-- SUPPLIED DATA follows --

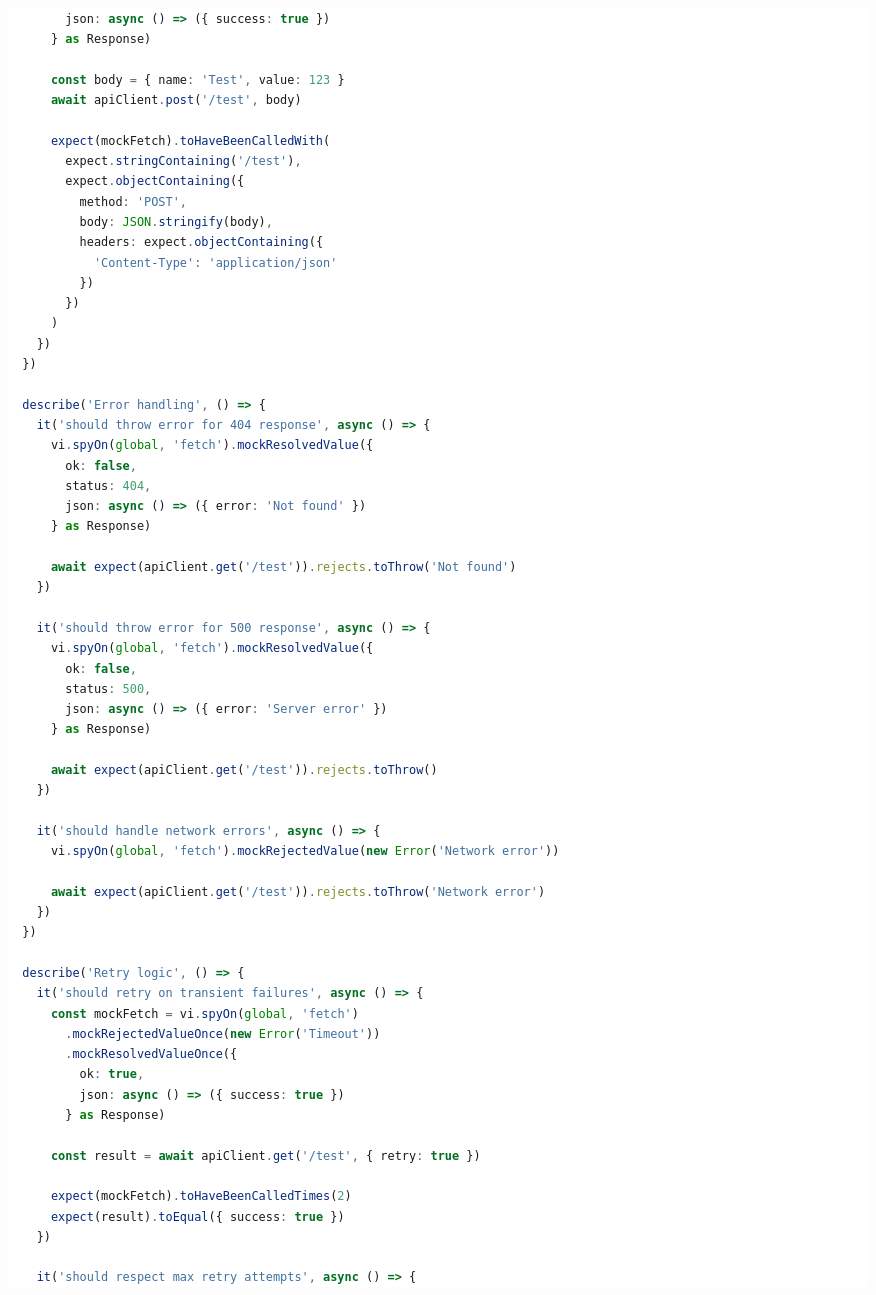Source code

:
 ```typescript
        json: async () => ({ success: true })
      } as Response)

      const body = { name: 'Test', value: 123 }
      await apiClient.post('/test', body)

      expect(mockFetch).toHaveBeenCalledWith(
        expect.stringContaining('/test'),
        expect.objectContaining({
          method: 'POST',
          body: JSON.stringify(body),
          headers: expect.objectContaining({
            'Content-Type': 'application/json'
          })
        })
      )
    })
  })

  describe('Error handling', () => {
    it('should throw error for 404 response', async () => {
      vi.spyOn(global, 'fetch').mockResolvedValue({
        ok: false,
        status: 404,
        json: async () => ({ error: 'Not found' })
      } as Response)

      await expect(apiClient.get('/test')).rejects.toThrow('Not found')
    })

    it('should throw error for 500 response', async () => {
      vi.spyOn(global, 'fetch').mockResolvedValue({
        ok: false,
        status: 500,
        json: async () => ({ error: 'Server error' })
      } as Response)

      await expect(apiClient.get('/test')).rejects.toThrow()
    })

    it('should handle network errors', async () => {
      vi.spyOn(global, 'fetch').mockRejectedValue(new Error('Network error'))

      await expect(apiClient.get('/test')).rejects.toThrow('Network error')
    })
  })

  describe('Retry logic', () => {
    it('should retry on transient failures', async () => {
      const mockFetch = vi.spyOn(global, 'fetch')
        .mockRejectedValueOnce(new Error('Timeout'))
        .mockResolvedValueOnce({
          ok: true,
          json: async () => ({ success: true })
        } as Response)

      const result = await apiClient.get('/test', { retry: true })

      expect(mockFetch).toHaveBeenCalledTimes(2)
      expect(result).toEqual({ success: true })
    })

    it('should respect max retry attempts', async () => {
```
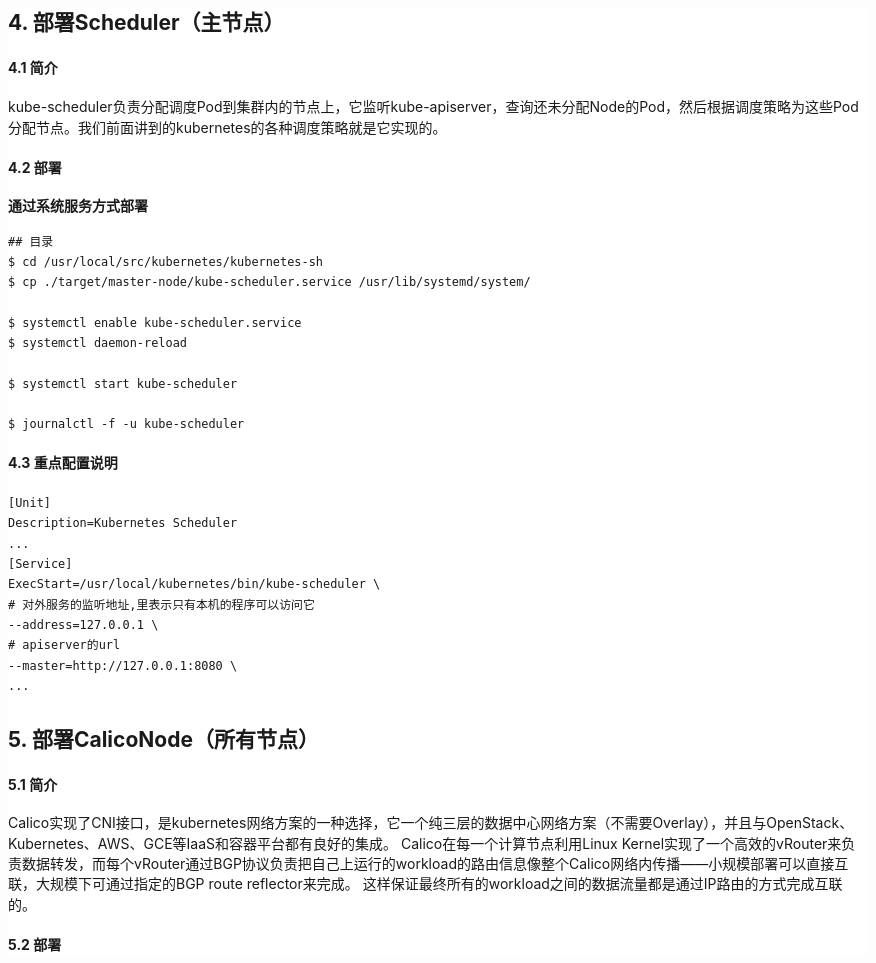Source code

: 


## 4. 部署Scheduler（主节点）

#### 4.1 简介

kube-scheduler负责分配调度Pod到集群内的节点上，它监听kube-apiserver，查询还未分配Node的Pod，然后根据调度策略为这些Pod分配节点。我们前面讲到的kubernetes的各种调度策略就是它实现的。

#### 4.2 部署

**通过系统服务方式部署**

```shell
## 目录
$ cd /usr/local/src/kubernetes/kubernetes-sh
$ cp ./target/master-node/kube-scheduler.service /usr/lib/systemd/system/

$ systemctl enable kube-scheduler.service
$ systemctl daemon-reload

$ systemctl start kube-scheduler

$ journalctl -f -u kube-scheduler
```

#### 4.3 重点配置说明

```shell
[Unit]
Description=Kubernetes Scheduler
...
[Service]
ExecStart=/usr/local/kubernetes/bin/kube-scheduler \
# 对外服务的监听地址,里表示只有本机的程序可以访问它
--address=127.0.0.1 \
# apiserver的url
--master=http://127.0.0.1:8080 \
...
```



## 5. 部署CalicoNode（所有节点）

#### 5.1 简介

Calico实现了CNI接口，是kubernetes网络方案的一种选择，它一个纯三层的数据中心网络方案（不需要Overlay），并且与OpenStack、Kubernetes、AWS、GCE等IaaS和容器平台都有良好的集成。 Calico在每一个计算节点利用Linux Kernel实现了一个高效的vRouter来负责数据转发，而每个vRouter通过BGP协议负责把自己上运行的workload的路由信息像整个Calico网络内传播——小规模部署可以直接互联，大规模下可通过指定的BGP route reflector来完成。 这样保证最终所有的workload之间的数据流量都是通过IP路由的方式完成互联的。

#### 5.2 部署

-- SUPPLIED DATA concluded --
-- SUPPLIED DATA follows --

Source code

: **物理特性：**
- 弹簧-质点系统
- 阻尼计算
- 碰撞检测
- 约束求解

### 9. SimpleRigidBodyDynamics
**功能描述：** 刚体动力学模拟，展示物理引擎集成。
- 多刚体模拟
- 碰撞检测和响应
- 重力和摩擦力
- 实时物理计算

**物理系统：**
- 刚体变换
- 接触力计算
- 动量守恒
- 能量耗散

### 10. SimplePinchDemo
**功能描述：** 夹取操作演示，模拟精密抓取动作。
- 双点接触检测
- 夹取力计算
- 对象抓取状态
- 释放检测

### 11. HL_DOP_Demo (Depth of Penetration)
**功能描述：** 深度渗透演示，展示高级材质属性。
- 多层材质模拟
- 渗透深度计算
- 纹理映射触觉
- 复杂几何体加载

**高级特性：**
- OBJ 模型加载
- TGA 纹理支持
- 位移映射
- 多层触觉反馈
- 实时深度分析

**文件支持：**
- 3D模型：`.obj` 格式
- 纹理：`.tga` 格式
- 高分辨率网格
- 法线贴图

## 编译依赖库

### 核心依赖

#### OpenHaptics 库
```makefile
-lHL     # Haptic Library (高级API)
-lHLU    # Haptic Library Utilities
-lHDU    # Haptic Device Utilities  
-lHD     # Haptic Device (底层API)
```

-- SUPPLIED DATA concluded --

REQUIRED ACTION:
Scan the records above line by line, counting those where the word "systemctl" appears, and give the count alone.

TASK RESULT:
3